• **提示された本文**:
────────────────────

ブラウザ ツールで確認する必要がある主な機能と指標は次のとおりです。
- 負荷のパフォーマンス: Lighthouse で負荷の指標の概要を確認できます。Addy Osmani は、ページの読み込みに関する主なユーザー モーメントの優れたサマリーを書いています。
- リソース、メモリ使用量の読み込みと解析用のタイムライン イベント。さらに分析したい場合は、メモリと JavaScript のプロファイリングを実行してください。
- ページの合計重量とファイル数。
- JavaScript ファイルの数と重み。
- 特にサイズの大きい個々の JavaScript ファイル(100 KB 以上)。
- 使用されていない JavaScript。これは、Chrome のカバレッジ ツールを使用して確認できます。
- 画像ファイルの合計数と重量。
- 特にサイズの大きい個々の画像ファイル。
- 画像形式: JPEG または SVG を使用できる PNG はありますか。WebP はフォールバックで使用されますか?
- レスポンシブ画像手法(srcset など)を使用するかどうか。
- HTML ファイルサイズ。
- CSS ファイルの合計数と重量です。
- 使用されていない CSS。(Chrome の場合はカバレッジ パネルを使用します)。
- ウェブフォント(アイコン フォントを含む)など、他のアセットに問題がないか確認します。
- DevTools のタイムラインで、ページ読み込みをブロックしているものがないか確認します。
高速 Wi-Fi または高速のモバイル接続で作業している場合は、低帯域幅、高レイテンシのエミュレーションでテストします。必ずモバイルとパソコンの両方でテストしてください。一部のサイトでは、UA スニッフィングを使用して、デバイスごとに異なるアセットやレイアウトを配信しています。デバイスのシミュレーションだけでなく、リモート デバッグを使用して実際のハードウェアでのテストが必要になる場合があります。
メモリと CPU の負荷を確認する
変更を行う前に、メモリと CPU の使用量を記録しておいてください。
Chrome では、[ウィンドウ] メニューからタスク マネージャーにアクセスできます。これにより、ウェブページの要件を簡単に確認できます。
最初と後続の読み込みのパフォーマンスをテストする
Lighthouse、WebPagetest、Pagespeed Insights は、速度、データ費用、リソース使用量の分析に役立ちます。WebPagetest は、静的コンテンツのキャッシュ保存、最初のバイトまでの時間、サイトで CDN が効果的に使用されているかどうかもチェックします。
結果を保存する
- WebPagetest: テスト結果にはそれぞれ独自の URL があります。
- Pagespeed Insights: オンラインの Pagespeed Insights ツールに、実際のパフォーマンス データをハイライト表示する Chrome ユーザー エクスペリエンス レポートデータが追加されました。
- Lighthouse: 次のダウンロード ボタンをクリックして、Chrome DevTools の監査パネルからレポートを保存します。

────────────────────

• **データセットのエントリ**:

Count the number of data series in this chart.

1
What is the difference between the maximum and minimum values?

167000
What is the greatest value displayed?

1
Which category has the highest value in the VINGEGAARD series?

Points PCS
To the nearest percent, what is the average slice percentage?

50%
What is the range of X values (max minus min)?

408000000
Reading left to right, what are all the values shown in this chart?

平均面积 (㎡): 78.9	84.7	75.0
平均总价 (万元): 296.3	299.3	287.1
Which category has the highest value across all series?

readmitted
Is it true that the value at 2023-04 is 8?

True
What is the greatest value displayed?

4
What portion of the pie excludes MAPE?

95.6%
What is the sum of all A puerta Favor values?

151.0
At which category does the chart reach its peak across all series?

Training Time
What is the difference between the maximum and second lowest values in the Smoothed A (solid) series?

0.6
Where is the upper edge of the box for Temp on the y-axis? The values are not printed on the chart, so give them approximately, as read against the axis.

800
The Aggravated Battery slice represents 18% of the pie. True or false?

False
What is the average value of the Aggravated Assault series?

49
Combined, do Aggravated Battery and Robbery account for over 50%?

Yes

────────────────────

• **課題の指示**:
上に示したウェブページのパフォーマンス測定に関する本文を、最後の文の次から書き継ぐこと。

• **解答**:
プログレッシブ ウェブアプリの主な要件をテストする
Lighthouse を使用すると、セキュリティ、機能、ユーザー補助機能、パフォーマンス、検索エンジンのパフォーマンスをテストできます。特に Lighthouse では、サイトで Service Worker やウェブアプリ マニフェストなどの PWA 機能が正常に実装されているかどうかを確認します。
また、サイトが許容可能なオフライン エクスペリエンスを提供できるかどうかもテストします。
Lighthouse レポートは JSON 形式でダウンロードできます。また、Lighthouse Chrome 拡張機能を使用している場合は、GitHub Gist としてレポートを共有できます。共有ボタンをクリックして [ビューアで開く] を選択し、新しいウィンドウで共有ボタンをクリックし、Gist として保存します。
分析、イベント トラッキング、ビジネス指標を使用して、実際のパフォーマンスを追跡
可能であれば、変更を適用する前に、直帰率、ページ滞在時間、離脱ページなど、ビジネス要件に関連するすべてのアナリティクス データを記録しておいてください。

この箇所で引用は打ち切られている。